Reliability Engineer at market-leading quantitative trading firm in London. The team exists in the space between traditional systems administration and development, and seeks to merge the capabilities from both disciplines. Supporting large, business-critical distributed systems and monitoring software reliability in a high performance environment.
- Acting as a conduit between both infrastructure and development teams
- Primary support for multiple, large distributed software applications
- Improving all aspects of software reliability, including better monitoring, alerting and documentation
- Engaging with software engineering teams on support issues and improvements to tools, processes, and software
- Gathering and analyzing metrics from both operating systems and applications to assist in performance tuning and fault finding
Technical Skills Required:
- At least one of the following: 1. host-based networking, 2. Linux/Unix administration, 3. systems programming, 4. distributed systems, 5. databases, and a desire to learn more.

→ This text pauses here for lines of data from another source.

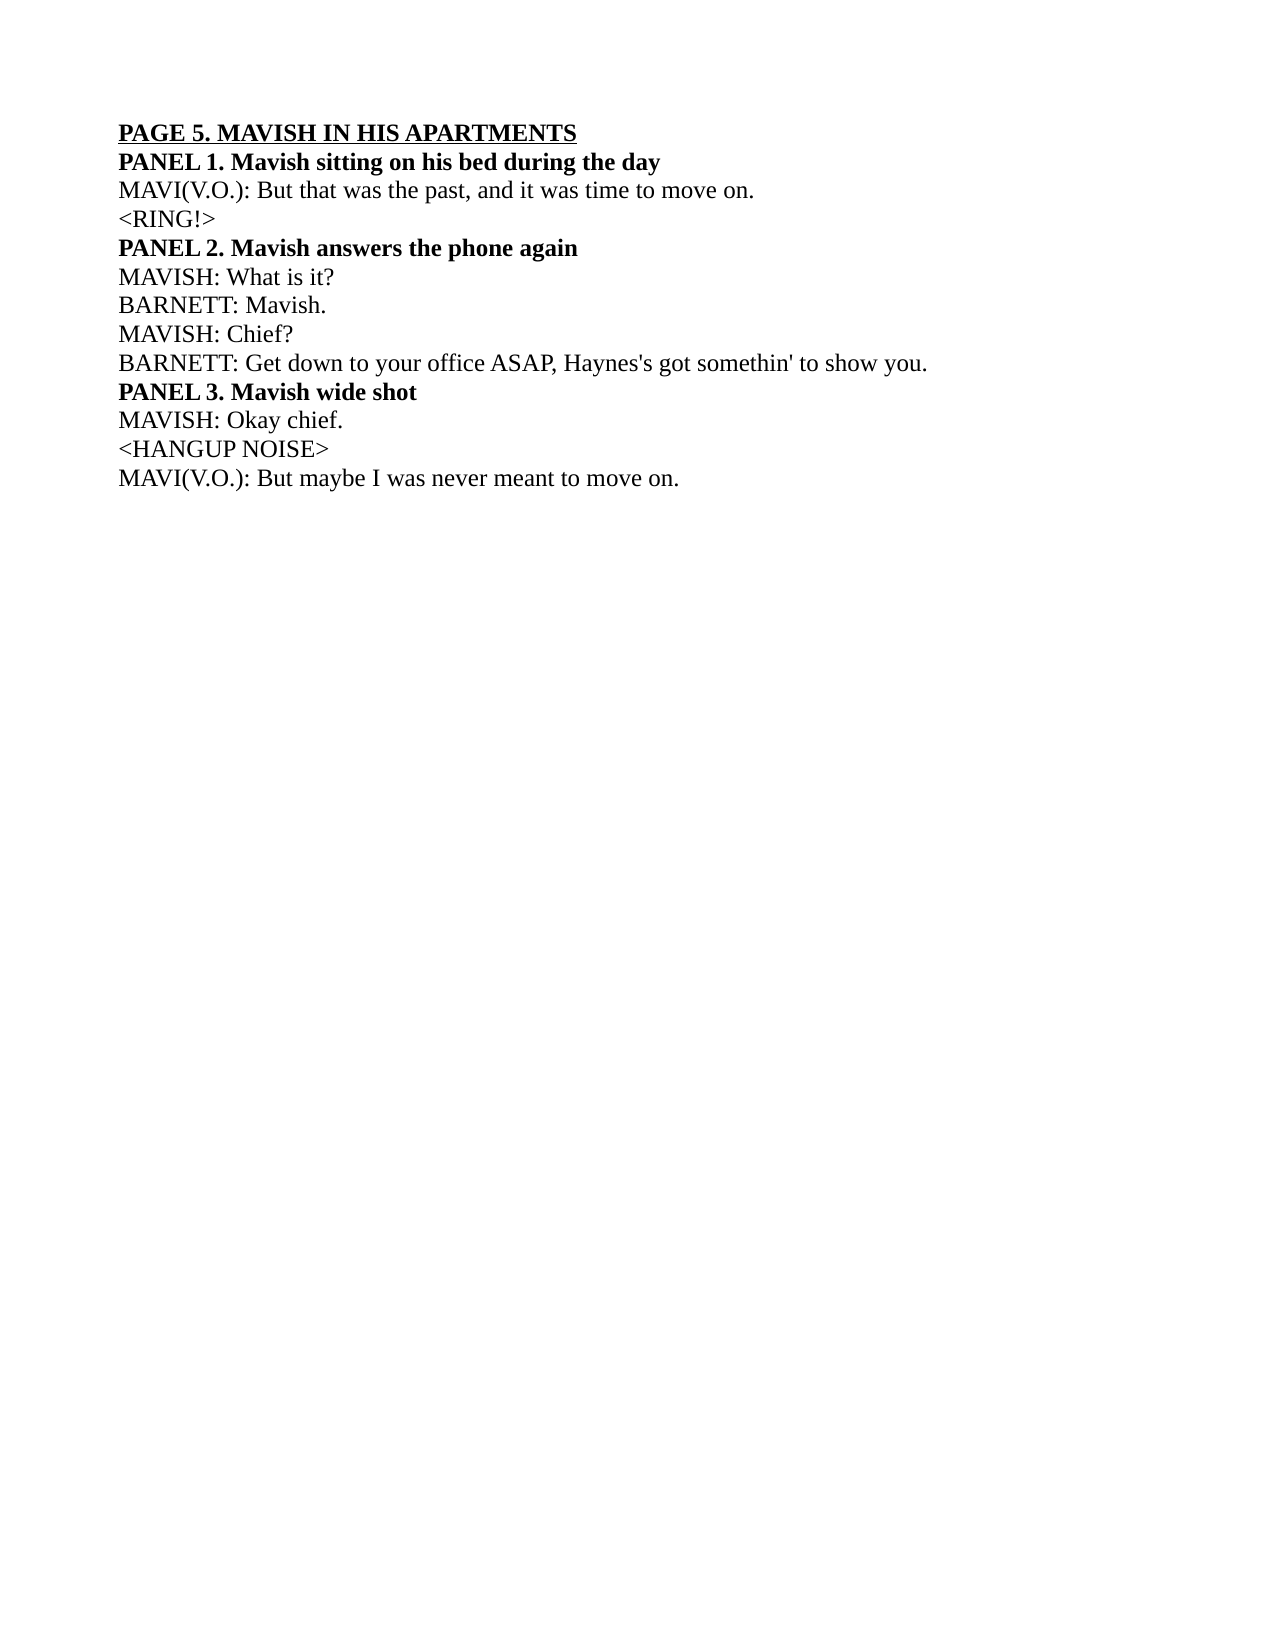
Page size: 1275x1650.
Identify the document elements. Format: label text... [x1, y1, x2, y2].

text BARNETT: Get down to your office ASAP, Haynes's got somethin' to show you. [118, 348, 1157, 377]
text MAVISH: Okay chief. [118, 406, 1157, 434]
text BARNETT: Mavish. [118, 291, 1157, 319]
text <HANGUP NOISE> [118, 434, 1157, 463]
text MAVISH: What is it? [118, 262, 1157, 291]
text MAVISH: Chief? [118, 319, 1157, 348]
text PANEL 1. Mavish sitting on his bed during the day [118, 147, 1157, 176]
text PAGE 5. MAVISH IN HIS APARTMENTS [118, 118, 1157, 147]
text MAVI(V.O.): But that was the past, and it was time to move on. [118, 176, 1157, 204]
text MAVI(V.O.): But maybe I was never meant to move on. [118, 463, 1157, 492]
text PANEL 3. Mavish wide shot [118, 377, 1157, 406]
text <RING!> [118, 204, 1157, 233]
text PANEL 2. Mavish answers the phone again [118, 233, 1157, 262]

- The ability to quickly leverage off-the-shelf and open-source systems and utilities to rapidly provision production systems in a variety of domains, especially for multi-tenant use.
- A proven track record of automation and an algorithmic approach to solving problems.
- A proactive approach to spotting problems, areas for improvement, performance bottlenecks, etc.
- An understanding of the operational concerns in a demanding environment; ideally, but not necessarily, finance.